Se il ricorso alle banche commerciali resta la modalità di finanziamento più diffusa per le operazioni di acquisizione (53,6%), è da segnalare una flessione rilevante rispetto al semestre precedente (–21,4%). Al contrario, guadagna terreno il private credit, scelto dal 28,6% degli operatori (+17%), segnalando una crescente apertura verso fonti alternative di finanziamento. Per quanto riguarda le dimensioni delle operazioni previste, prevale un orientamento verso deal di taglio più contenuto.
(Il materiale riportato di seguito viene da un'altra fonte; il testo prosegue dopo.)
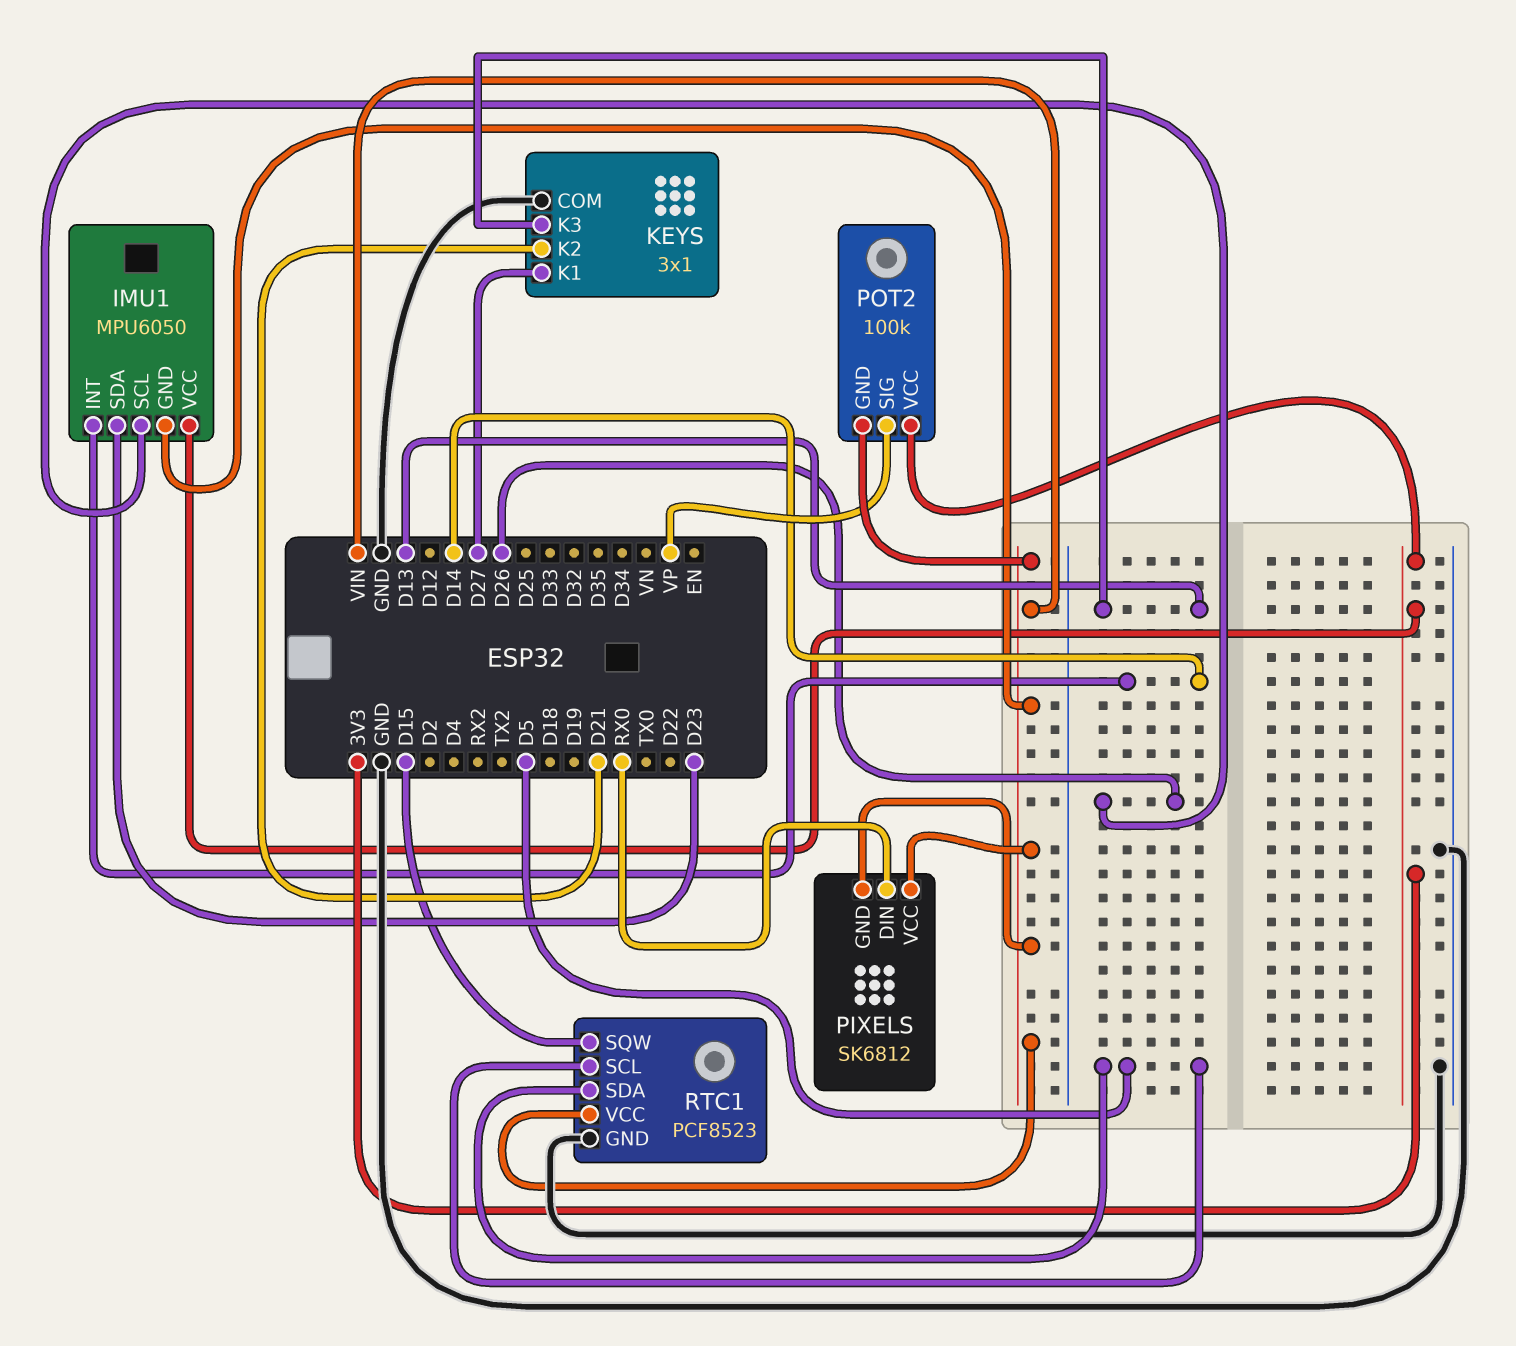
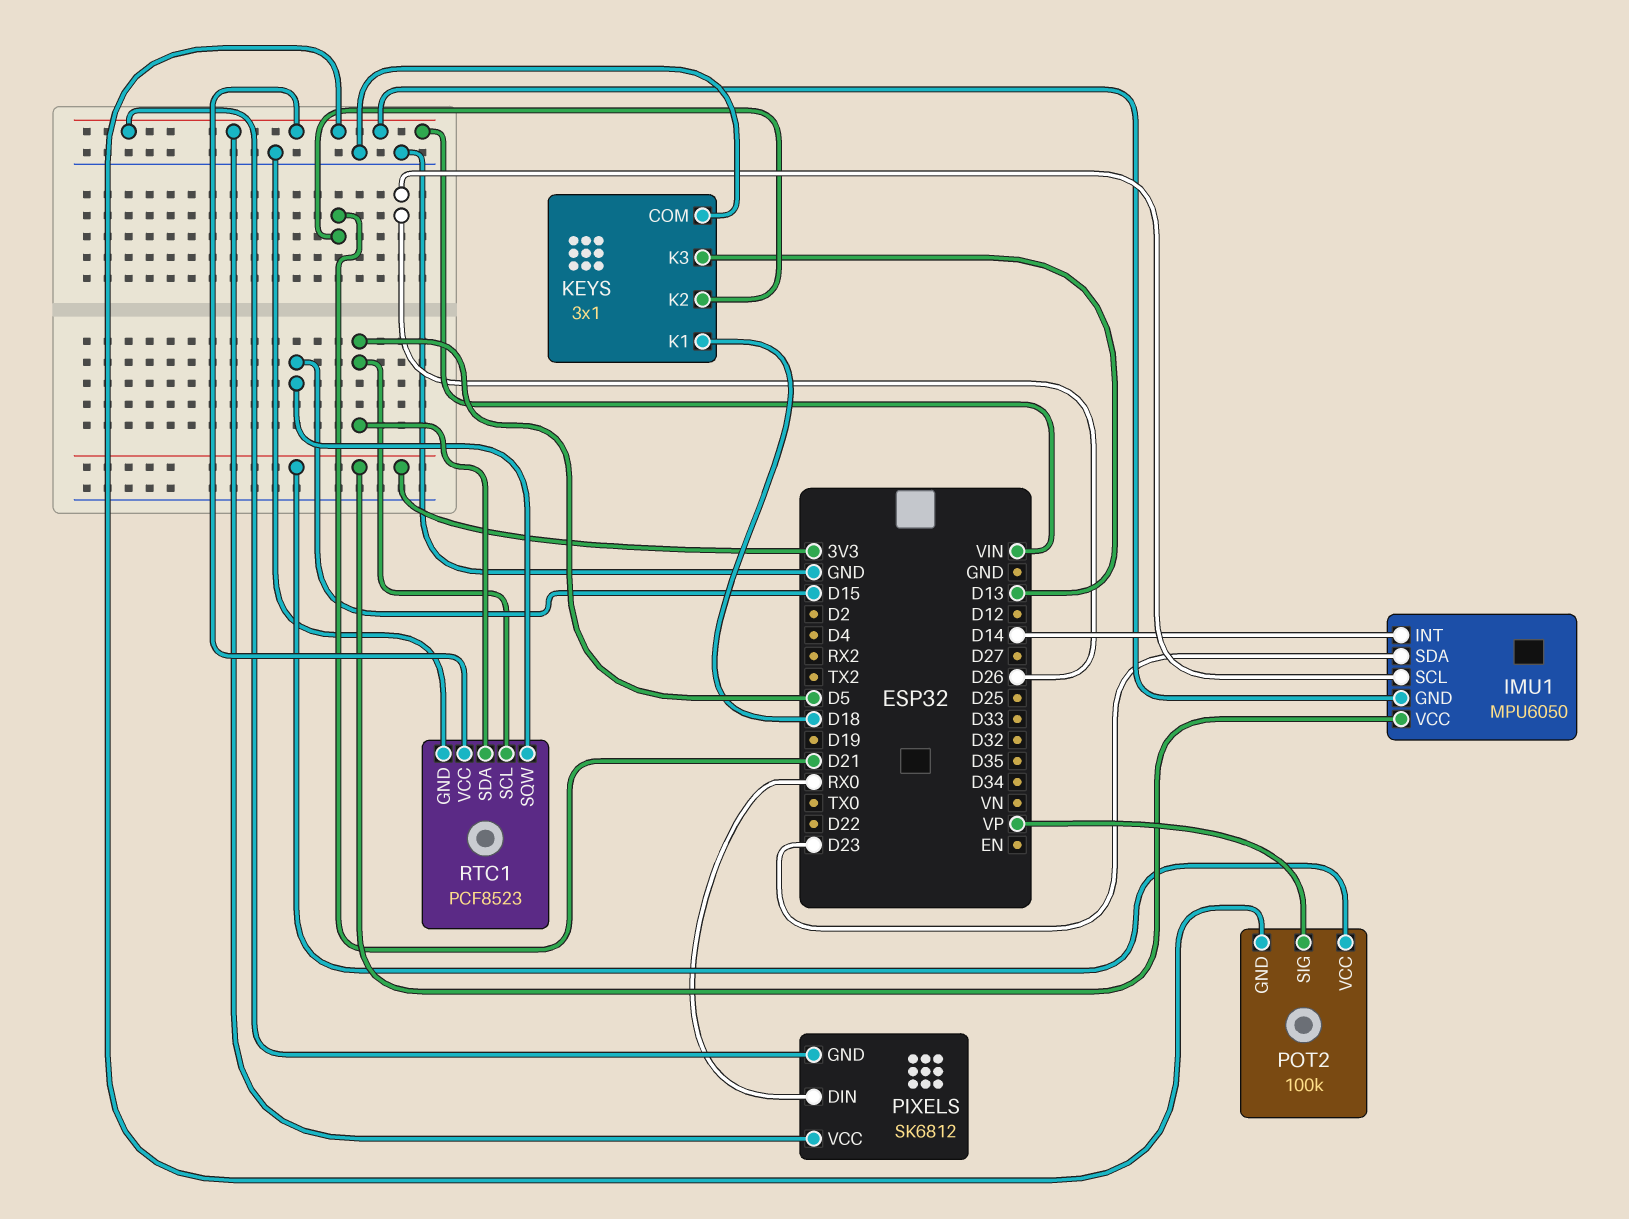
KEYS pin K1: D27 -> D18

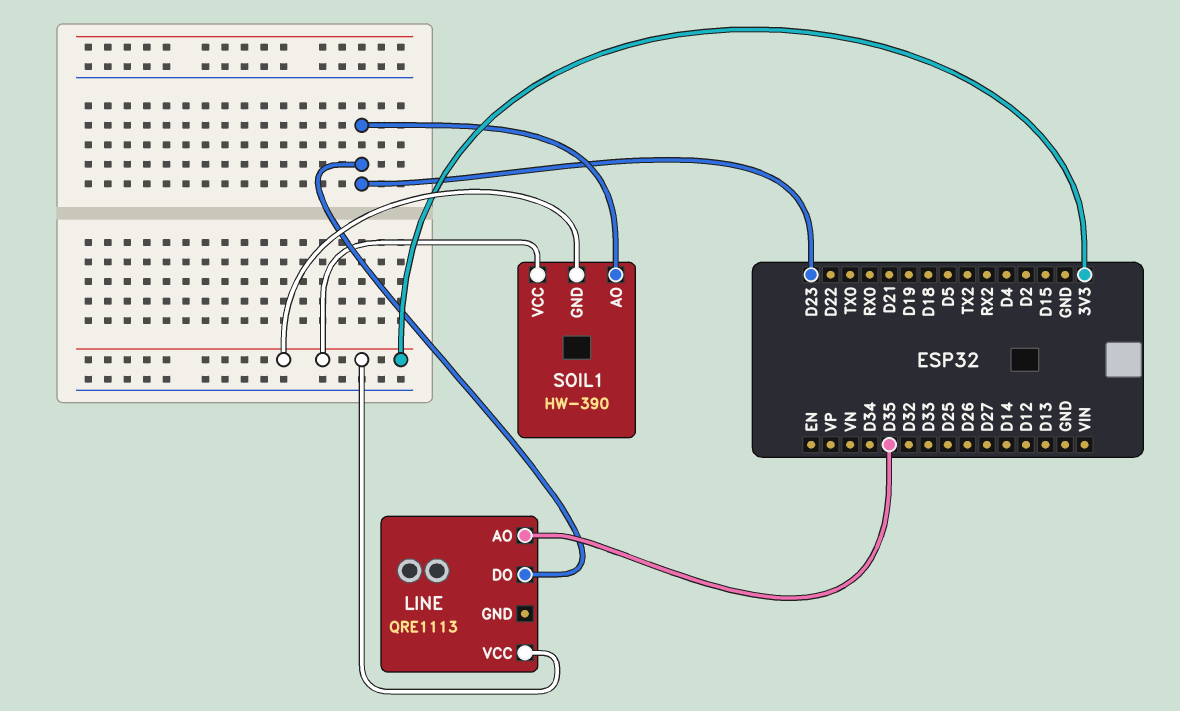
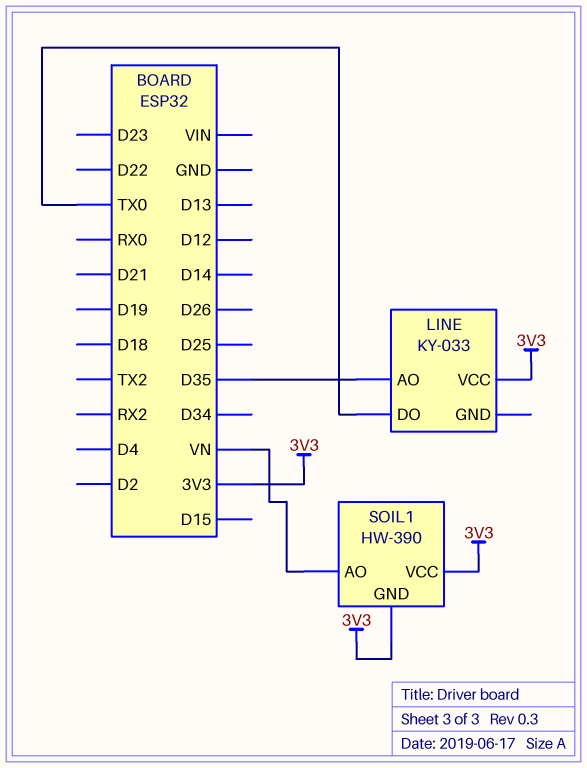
LINE: QRE1113 -> KY-033
LINE pin DO: D23 -> TX0
SOIL1 pin AO: D23 -> VN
Le transazioni comprese tra i 16 e i 30 milioni di euro crescono sensibilmente, raggiungendo il 30,4% (+9,2%), mentre a quota di quelle oltre i 31 milioni scende al 44,6% (–16,9%). In aumento anche le più piccole, sotto i 15 milioni, che salgono al 25% del totale (+7,7%). 

Cala l’interesse per le operazioni di minoranza  

Le previsioni sul valore dei portafogli continuano a essere positive. Sale leggermente la quota di chi si aspetta un aumento, ora al 69,6% (+2,3%), mentre cala al 28,6% quella di chi prevede una situazione stabile (-2,2%). Si registra poi una lieve diminuzione anche tra coloro che ipotizzano una flessione, dall’1,9% all’1,8%. Le previsioni sulla composizione dei portafogli indicano un calo dell’interesse per le operazioni di minoranza, che scendono al 14,3% (-6,9%), a favore di quelle di maggioranza, che si confermano nettamente preferite, salendo all’83,9% (+7%). Praticamente invariato all’1,9% (-0,1%) l’interesse per i co-investimenti. Infine, in linea con la precedente edizione della survey, gli operatori mostrano aspettative stabili in termini di volume di investimenti: oltre la metà (53,6%) prevede un numero di deal invariato, il 33,9% si attende una crescita, mentre solo il 12,5% ipotizza una riduzione. Anche sul fronte dei disinvestimenti le previsioni sono cautamente positive: solo una minoranza, pari all’8,9%, stima una contrazione, in lieve aumento rispetto al semestre precedente (+1,2%).